Suppose that I have several $x_i$ variables ($0 \le i \lt N$). And I have equations of the form: $$w_0x_{n_0}x_{n_1} + w_1x_{n_2}x_{n_3} + w_2x_{n_4}x_{n_5} + w_3x_{n_6}x_{n_7} = K_0$$ $$w_4x_{n_8}x_{n_9} + w_5x_{n_{10}}x_{n_{11}} + w_6x_{n_{12}}x_{n_{13}} + w_7x_{n_{14}}x_{n_{15}} = K_1$$ $$w_8x_{n_{16}}x_{n_{17}} + w_9x_{n_{18}}x_{n_{19}} + w_{10}x_{n_{20}}x_{n_{21}} + w_{11}x_{n_{22}}x_{n_{23}} = K_2$$ $$\vdots$$
So, these $x_i$ variables multiplied together in pairs (variable indices are $n_*$), pairs are weighted, then summed. These equations form an overconstrained system (there are way more equations than $N$).

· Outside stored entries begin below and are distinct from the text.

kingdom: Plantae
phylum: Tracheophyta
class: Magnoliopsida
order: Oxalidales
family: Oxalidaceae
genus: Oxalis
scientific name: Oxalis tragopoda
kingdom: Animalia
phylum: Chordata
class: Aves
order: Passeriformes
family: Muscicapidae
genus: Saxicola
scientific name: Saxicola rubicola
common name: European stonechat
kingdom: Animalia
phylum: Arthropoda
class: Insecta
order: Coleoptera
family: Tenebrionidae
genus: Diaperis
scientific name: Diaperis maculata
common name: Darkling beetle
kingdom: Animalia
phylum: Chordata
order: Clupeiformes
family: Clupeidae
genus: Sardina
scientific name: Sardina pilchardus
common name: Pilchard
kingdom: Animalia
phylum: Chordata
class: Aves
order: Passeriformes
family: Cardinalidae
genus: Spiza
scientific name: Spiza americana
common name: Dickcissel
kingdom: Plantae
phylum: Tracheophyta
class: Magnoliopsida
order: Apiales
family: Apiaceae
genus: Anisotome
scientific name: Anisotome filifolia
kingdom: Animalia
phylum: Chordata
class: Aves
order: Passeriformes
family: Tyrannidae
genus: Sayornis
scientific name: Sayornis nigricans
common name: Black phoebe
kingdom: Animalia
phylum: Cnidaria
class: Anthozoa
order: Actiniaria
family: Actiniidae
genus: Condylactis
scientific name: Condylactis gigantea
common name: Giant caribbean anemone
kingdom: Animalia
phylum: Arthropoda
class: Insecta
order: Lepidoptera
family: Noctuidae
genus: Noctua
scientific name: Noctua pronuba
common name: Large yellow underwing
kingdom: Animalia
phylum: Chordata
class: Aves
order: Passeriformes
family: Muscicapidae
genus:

Is there a method which can find optimal $x_i$ values for particular $n_*$, $w_*$ and $K_*$ values? Supposedly in a least squares manner.
By optimal, I mean: let's say, that the actual value of each sum is $A_*$:
$$w_0x_{n_0}x_{n_1} + w_1x_{n_2}x_{n_3} + w_2x_{n_4}x_{n_5} + w_3x_{n_6}x_{n_7} = A_0$$ $$w_4x_{n_8}x_{n_9} + w_5x_{n_{10}}x_{n_{11}} + w_6x_{n_{12}}x_{n_{13}} + w_7x_{n_{14}}x_{n_{15}} = A_1$$ $$w_8x_{n_{16}}x_{n_{17}} + w_9x_{n_{18}}x_{n_{19}} + w_{10}x_{n_{20}}x_{n_{21}} + w_{11}x_{n_{22}}x_{n_{23}} = A_2$$ $$\vdots$$
I'd like to have $x_i$, for which the sum $$\sum_j{(K_j-A_j)^2}$$ is the least.